Sea level rise remains one of the most poorly predicted and potentially costly impacts of human caused climate change. Projections for sea level rise between now and 2100 range from 1 to 7 feet, which could affect hundreds of millions of people worldwide. This dramatic range of uncertainty frustrates decision making at all levels, from government to industry to individuals. Global sea level depends on a complex, inter-connected system with many components. But the ice sheets of Greenland and Antarctica, which contain ice equivalent to 80 meters of sea level, are the most critical and most uncertain components of this system.
Recent work has suggested that interactions between the ocean and marine terminating glaciers may control the fate of some ice sheets. For example, in West Antarctica much of the ice rests below current sea level and is connected to the oceans through ice streams and outlet glaciers like Pine Island and Thwaites. It has been postulated that these two glaciers—both of which are thinning rapidly—are reacting to warm Circumpolar Deep Water that is intruding from the north, a process that could ultimately cause the collapse of the West Antarctic Ice Sheet and potentially result in 10 feet of global sea level rise.

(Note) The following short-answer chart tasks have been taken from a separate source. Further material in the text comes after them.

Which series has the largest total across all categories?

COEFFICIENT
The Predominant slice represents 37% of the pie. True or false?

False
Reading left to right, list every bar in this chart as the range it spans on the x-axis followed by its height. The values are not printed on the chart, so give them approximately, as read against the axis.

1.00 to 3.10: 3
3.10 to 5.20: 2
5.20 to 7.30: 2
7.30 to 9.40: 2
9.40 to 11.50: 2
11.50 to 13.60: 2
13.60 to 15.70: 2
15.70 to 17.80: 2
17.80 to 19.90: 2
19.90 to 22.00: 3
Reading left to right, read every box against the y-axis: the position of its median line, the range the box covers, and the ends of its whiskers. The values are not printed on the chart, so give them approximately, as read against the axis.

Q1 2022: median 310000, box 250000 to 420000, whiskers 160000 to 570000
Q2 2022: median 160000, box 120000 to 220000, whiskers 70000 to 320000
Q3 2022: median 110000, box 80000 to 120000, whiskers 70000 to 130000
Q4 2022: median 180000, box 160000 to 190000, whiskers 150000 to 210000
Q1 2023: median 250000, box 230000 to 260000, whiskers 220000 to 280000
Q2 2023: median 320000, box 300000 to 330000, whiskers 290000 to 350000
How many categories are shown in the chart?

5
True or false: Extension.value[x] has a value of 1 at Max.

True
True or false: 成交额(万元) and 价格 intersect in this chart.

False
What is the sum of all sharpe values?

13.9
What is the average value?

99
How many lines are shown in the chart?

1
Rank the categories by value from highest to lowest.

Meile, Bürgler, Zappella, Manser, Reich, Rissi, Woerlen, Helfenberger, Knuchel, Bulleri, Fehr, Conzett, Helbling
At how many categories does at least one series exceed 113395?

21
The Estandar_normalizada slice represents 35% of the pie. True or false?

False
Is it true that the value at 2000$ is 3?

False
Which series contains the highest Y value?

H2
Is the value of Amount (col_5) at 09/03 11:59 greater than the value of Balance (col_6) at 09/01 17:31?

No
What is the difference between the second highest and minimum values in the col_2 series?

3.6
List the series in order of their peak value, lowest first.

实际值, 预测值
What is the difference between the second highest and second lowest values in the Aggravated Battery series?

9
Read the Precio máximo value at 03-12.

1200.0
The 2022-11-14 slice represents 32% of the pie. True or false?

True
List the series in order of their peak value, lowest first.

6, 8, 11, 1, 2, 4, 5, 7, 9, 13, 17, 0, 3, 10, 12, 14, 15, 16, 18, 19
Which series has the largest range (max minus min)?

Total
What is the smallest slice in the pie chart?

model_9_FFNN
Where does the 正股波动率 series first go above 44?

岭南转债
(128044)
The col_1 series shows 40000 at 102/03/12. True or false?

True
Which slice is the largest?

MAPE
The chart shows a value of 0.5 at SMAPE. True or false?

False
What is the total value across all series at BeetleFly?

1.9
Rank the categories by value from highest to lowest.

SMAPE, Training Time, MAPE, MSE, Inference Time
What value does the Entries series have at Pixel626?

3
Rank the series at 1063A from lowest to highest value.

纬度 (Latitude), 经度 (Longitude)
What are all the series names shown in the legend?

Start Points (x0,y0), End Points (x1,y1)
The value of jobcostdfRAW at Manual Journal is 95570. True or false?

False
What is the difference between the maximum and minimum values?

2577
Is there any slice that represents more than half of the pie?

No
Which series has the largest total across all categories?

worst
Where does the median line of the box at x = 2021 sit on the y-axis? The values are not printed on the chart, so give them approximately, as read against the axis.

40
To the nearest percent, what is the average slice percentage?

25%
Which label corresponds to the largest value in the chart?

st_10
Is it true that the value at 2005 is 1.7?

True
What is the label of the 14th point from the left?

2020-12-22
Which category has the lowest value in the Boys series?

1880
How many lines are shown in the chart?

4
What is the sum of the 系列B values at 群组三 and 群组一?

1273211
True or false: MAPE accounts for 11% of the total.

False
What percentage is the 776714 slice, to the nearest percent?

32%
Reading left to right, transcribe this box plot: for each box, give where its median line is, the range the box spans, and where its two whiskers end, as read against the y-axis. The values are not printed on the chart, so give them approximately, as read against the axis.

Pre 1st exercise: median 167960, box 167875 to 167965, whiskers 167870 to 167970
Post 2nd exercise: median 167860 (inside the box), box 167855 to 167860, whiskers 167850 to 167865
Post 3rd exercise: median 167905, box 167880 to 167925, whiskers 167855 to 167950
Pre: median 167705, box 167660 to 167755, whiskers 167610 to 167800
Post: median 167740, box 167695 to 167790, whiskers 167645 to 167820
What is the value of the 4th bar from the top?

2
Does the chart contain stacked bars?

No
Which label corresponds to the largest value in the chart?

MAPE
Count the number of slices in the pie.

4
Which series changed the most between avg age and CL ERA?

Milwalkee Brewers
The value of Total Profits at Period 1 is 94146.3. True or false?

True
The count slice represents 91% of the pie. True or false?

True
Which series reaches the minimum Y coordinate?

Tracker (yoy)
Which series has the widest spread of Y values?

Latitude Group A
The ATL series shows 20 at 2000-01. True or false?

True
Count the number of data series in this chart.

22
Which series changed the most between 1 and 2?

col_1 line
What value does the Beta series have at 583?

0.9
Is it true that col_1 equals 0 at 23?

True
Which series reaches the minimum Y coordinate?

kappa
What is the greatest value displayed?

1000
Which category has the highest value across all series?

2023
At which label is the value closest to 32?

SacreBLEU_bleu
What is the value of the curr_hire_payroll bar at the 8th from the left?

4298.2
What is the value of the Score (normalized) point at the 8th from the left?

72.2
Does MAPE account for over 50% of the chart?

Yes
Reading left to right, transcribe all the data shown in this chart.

We propose to study this potential “tipping point” of global sea level rise. In particular, we will develop scientific requirements for an observing system to monitor the ocean conditions near key outlet glaciers such as Pine Island and Thwaites, test hypotheses for relating ocean conditions to ice loss, and cultivate a new generation of sea level rise projections. Although many observational assets are already devoted to the Antarctic cryosphere, the ocean near Antarctica remains poorly sampled and long-term campaigns will be required in order to answer the fundamental questions that stymie present-day sea level projections. Given harsh conditions and remote locations, remote sensing techniques will likely play an important role along with more traditional in situ observing systems. Lessons learned from observational and numerical studies of particular outlet glaciers would be used to identify and better understand other regions of key ocean-ice interactions.